ロボットはノイズだらけの視界をぼんやりと眺めていました。するとロボットの眼の奥にあの日の記憶が浮かびました。初めて目覚めた日の記憶です。

そこは博士の実験室でした。
眼を開けたロボットの前に博士は立っていました。そして博士はロボットに告げました。博士がロボットを造った理由、ロボットの任務。それからロボットはたくさんのことを博士から教わりました。人間の生活、人間の社会、人間の歴史、そして人間の未来。ロボットはたくさんのことを学びました。

そしてあの日、あの夏の日。ロボットは初めて外に出ました。初めて外の世界を見ました。天高く積まれた白。その奥に広がる原色のような青。その下に輝く無数の緑。また青、藍、灰、茶。世界のあらゆる色彩がロボットの眼に映りました。

その日、ロボットは世界の美しさをとらえました。

”ありがとう。僕に世界を見せてくれてありがとう”
”でもあともう少しだけ、最後の日までお願い”

ノイズだらけの視界でロボットは窓を拭き続けました。







ある日のことです。

いつものように門の前を箒で掃除している時のことでした。一人の男の子が走ってきてロボットの左手を掴みました。そしてロボットに向かって泣きながら助けを求めました。でも、ロボットはもう耳が聞こえないので男の子が何を言っているか分かりません。

ロボットが困惑していると、男の子はロボットの左手を引いて橋の方向を指さします。ロボットは橋の方向で何かがあったということを理解しました。そして男の子の誘導に従って橋の方向へ向かいました。橋に辿り着くと男の子は橋の下を指さします。

ロボットは男の子が指差す方向を見ましたが、ロボットの両目はノイズだらけでほとんど見えません。でもかすかに赤い何かが橋の支柱に引っかかっているのが見えました。よおく眼を凝らして見るとそれが女の子であることが分かりました。小さな女の子が溺れそうになりながら橋の支柱に捕まっているのです。

そのことに気付いたロボットは橋の柵を右手を使ってよじ登ります。そしてその勢いのまま橋から真っ逆さまに落ちました。衝撃の後に白い泡がロボットの視界に広がります。視界の中に女の子の姿を捉えると、ロボットは右手と左足を動かして女の子のいる方向へ泳ごうとしました。
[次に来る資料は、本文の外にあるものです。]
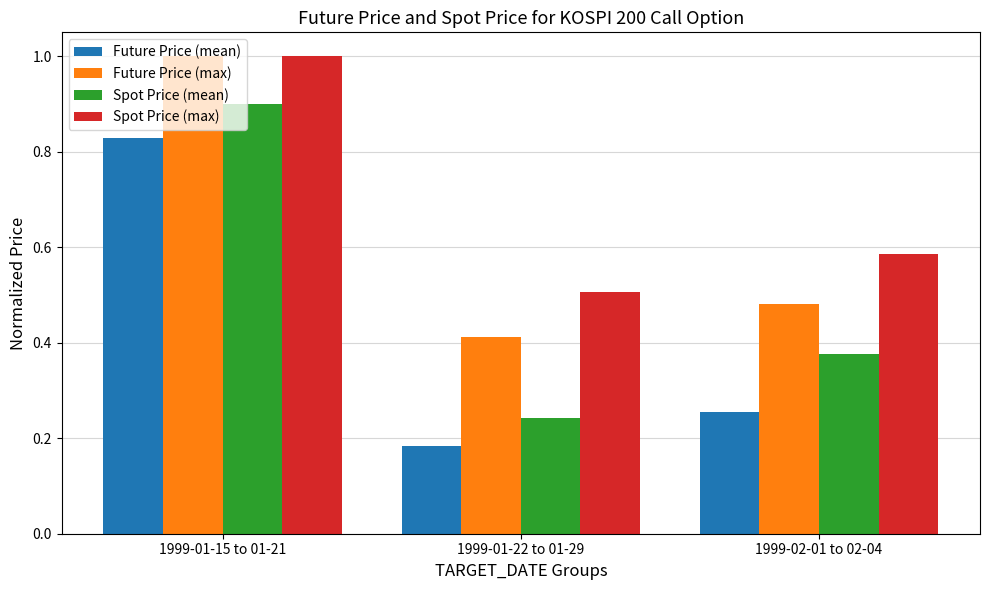

Which series has the widest spread of values?

Spot Price (mean)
でもロボットの身体はほとんど金属でできているので水に浮きません。いくら右手と左足を動かしてもどんどん沈んでいきます。

”どうしよう、これじゃあ助けられない”

ロボットがそう思ったその時です。ロボットの視界の右側からすごいスピードで何かがやってきました。それはロボットとは別のロボットでした。そのロボットの身体は沈むことなくスムーズに女の子の所まで辿り着きました。そして女の子を丁寧に抱きかかえます。そしてそのロボットは沈みゆくロボットを一瞥すると、岸の方へ泳ぎ去りました。

”よかった、女の子はきっと大丈夫だ、よかった”

泳ぐことをやめたロボットの身体はゆっくりゆっくりと沈んでいきます。
やがてロボットのコンピュータメモリーにも浸水し、あちこちの回路がショートしました。
そのせいでロボットの眼の奥にたくさんの記憶が映ります。

主が生まれた日
ラッシュが息を引きとった日
主が妻を家に連れてきた日
初めて外に出た日
主に名前を呼ばれた日
博士と話した日
主の妻が亡くなった日
ラッシュがやってきた日
主が亡くなった日

あらゆる記憶がロボットの眼の奥に現れては消えていきました。
そして、最後は全てが混ざり合って真っ白になりました。

真っ白な世界。過ごしてきた日々の残像。ロボットはそれらに対して告げました。

”この100年をありがとう”



ロボットのコンピュータは動作を停止しました。
メモリーも何もかも全て水に侵されて消えました。